---------- Raw data
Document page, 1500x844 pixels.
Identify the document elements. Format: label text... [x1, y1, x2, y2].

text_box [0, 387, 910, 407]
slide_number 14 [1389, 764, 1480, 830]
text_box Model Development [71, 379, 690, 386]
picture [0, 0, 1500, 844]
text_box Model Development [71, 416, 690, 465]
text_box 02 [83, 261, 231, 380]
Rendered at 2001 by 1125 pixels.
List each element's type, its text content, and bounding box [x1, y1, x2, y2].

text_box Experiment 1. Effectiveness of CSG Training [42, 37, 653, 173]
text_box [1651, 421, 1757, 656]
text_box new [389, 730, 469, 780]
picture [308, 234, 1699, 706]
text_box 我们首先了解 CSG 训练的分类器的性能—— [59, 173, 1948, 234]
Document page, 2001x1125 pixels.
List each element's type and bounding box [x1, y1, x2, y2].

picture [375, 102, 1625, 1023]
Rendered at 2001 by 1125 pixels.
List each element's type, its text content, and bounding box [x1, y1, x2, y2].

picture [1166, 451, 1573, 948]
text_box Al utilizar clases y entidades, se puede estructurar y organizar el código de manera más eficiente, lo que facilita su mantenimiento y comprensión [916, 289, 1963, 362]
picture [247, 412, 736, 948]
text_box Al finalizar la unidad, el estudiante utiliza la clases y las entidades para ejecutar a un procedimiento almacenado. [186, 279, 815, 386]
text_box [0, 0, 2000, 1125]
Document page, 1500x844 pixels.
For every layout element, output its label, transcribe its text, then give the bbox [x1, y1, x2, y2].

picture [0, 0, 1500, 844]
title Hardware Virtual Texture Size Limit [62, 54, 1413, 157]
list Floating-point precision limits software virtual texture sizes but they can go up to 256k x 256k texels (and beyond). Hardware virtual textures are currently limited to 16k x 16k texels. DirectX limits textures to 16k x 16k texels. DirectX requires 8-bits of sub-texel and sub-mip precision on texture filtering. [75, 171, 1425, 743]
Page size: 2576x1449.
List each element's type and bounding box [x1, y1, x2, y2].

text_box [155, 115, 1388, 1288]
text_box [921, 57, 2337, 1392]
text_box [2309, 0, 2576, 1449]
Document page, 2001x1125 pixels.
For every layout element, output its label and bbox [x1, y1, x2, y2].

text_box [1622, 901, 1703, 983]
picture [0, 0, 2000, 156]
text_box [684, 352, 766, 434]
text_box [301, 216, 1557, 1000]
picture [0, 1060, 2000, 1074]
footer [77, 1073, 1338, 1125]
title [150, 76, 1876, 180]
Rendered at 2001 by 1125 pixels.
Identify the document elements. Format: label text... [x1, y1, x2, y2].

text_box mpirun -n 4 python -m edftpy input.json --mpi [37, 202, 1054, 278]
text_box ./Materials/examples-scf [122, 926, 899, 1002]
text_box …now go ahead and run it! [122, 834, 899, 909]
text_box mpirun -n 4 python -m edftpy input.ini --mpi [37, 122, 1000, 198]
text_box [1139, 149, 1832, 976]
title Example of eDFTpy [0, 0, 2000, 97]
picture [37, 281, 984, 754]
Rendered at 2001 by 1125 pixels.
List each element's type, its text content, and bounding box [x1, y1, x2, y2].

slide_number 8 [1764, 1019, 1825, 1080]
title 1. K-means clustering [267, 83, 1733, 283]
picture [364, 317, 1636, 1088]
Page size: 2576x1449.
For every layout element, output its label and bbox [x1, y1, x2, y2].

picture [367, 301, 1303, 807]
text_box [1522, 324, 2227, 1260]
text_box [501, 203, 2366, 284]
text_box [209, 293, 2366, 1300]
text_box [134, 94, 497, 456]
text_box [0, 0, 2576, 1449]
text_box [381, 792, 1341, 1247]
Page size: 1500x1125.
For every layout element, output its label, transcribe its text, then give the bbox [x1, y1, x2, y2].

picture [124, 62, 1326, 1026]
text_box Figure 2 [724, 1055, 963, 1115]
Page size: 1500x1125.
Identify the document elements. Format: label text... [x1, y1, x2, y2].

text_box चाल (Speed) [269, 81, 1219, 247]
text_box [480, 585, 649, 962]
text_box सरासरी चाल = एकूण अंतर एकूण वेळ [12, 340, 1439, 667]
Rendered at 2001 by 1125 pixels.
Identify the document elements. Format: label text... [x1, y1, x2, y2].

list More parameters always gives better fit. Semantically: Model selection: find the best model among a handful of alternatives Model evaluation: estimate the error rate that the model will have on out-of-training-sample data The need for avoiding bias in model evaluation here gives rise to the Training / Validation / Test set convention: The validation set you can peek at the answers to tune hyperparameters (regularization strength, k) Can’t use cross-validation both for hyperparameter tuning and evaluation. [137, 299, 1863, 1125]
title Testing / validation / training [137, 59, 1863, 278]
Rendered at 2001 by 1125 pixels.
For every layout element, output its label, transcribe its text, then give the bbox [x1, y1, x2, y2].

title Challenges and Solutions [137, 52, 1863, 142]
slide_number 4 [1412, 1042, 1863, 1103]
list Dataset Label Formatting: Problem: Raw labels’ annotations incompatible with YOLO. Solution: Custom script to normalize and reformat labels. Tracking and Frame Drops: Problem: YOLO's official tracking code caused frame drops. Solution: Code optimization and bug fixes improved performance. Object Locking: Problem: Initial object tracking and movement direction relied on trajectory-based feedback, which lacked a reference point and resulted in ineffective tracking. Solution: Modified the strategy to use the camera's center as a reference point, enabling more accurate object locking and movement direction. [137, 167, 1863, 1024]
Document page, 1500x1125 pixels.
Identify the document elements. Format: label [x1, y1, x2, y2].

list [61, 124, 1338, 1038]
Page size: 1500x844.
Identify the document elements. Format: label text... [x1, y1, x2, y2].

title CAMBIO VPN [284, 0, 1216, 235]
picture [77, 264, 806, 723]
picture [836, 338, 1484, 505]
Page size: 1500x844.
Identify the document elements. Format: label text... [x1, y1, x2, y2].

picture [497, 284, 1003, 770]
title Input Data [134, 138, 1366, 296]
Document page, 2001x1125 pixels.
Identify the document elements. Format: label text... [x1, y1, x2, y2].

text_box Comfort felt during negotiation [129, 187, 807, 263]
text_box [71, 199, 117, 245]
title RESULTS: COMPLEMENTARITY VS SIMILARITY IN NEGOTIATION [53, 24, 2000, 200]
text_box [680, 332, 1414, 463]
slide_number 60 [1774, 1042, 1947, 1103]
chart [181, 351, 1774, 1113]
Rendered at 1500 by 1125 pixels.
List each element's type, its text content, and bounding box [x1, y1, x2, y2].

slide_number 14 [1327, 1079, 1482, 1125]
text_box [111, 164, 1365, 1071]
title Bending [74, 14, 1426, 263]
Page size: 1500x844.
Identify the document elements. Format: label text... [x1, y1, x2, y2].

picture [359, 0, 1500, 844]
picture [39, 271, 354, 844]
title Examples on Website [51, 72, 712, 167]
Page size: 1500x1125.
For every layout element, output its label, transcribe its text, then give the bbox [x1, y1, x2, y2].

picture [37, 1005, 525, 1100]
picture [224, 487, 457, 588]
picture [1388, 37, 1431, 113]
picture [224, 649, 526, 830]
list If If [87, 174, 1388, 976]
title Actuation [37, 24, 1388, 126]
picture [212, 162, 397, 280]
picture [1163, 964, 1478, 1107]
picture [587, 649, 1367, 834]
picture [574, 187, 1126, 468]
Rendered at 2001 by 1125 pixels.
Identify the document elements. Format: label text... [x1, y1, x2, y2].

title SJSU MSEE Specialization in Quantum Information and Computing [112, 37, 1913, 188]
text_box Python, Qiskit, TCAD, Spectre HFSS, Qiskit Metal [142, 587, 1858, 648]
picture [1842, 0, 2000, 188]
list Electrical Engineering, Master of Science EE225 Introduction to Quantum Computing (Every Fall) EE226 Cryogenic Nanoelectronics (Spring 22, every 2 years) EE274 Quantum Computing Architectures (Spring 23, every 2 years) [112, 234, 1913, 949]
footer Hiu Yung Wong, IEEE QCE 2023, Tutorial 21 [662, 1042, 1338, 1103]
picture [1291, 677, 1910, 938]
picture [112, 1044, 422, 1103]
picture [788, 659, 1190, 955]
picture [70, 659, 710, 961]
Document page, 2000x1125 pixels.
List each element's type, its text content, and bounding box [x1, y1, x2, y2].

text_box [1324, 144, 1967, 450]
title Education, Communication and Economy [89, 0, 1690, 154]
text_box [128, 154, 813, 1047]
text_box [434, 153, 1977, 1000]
--------------------
* _Assignment_: Give back, unchanged, the line that holds "Document page, 2000x1125 pixels." along with all lines after it through the last line above.

* _Finished exercise_:
Document page, 2000x1125 pixels.
List each element's type, its text content, and bounding box [x1, y1, x2, y2].

text_box [1324, 144, 1967, 450]
title Education, Communication and Economy [89, 0, 1690, 154]
text_box [128, 154, 813, 1047]
text_box [434, 153, 1977, 1000]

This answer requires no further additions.